3.2. Datasource proxy logs

If you need parameter values, temporarily add the following dependency to sirius-web:

<dependency>
  <groupId>com.github.gavlyukovskiy</groupId>
  <artifactId>datasource-proxy-spring-boot-starter</artifactId>
  <version>1.9.0</version>
</dependency>

Then enable logging.level.net.ttddyy.dsproxy.listener=debug to log each statement with its bound parameters.

4. Profile expensive queries

Use PostgreSQL’s EXPLAIN with ANALYZE to understand how a statement is executed:

EXPLAIN (analyze, buffers, format text)
SELECT "...";

The output shows the time spent on each plan node, which helps pinpoint the bottleneck.
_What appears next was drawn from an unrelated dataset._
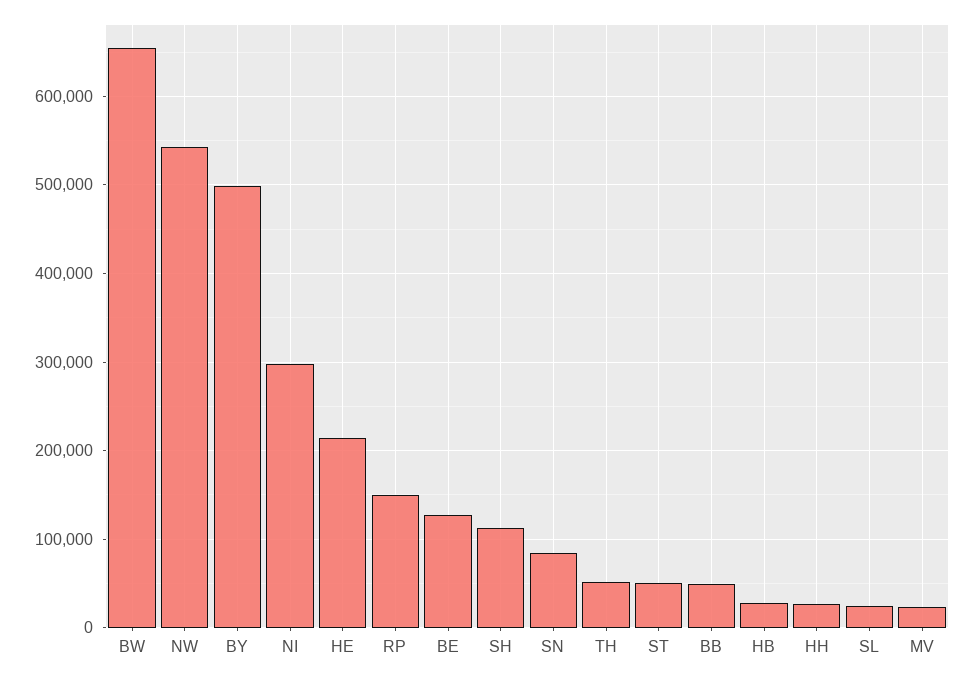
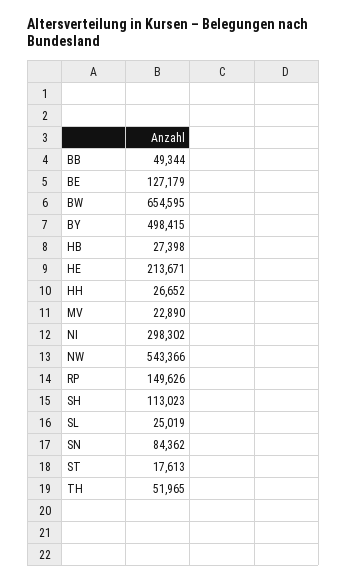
ST: 50000 -> 17613

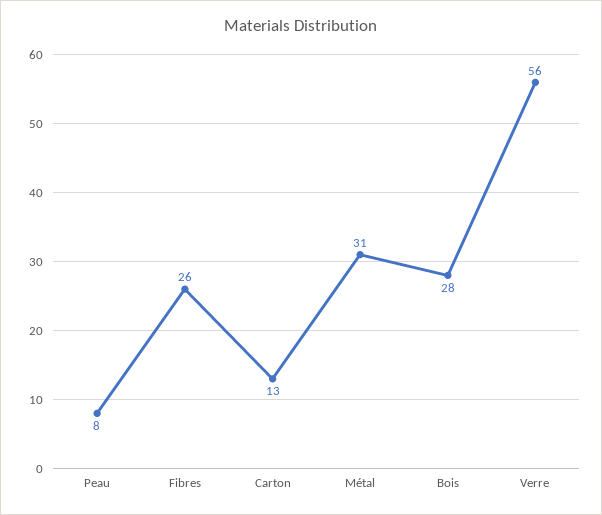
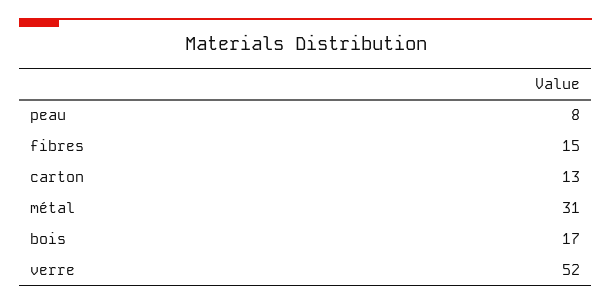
Fibres: 26 -> 15
Bois: 28 -> 17
Verre: 56 -> 52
5. Enable verbose PostgreSQL logs

You can configure the Dockerized PostgreSQL instance to log every detail:

docker run -p 5438:5432 --name sirius-web-postgresql \
  -e POSTGRES_USER=dbuser -e POSTGRES_PASSWORD=dbpwd -e POSTGRES_DB=sirius-web-db \
  -itd postgres -c logging_collector=on -d 5

Decrease -d (debug level) if the log becomes too verbose. Logs are typically available under /var/lib/postgresql/data/log within the container.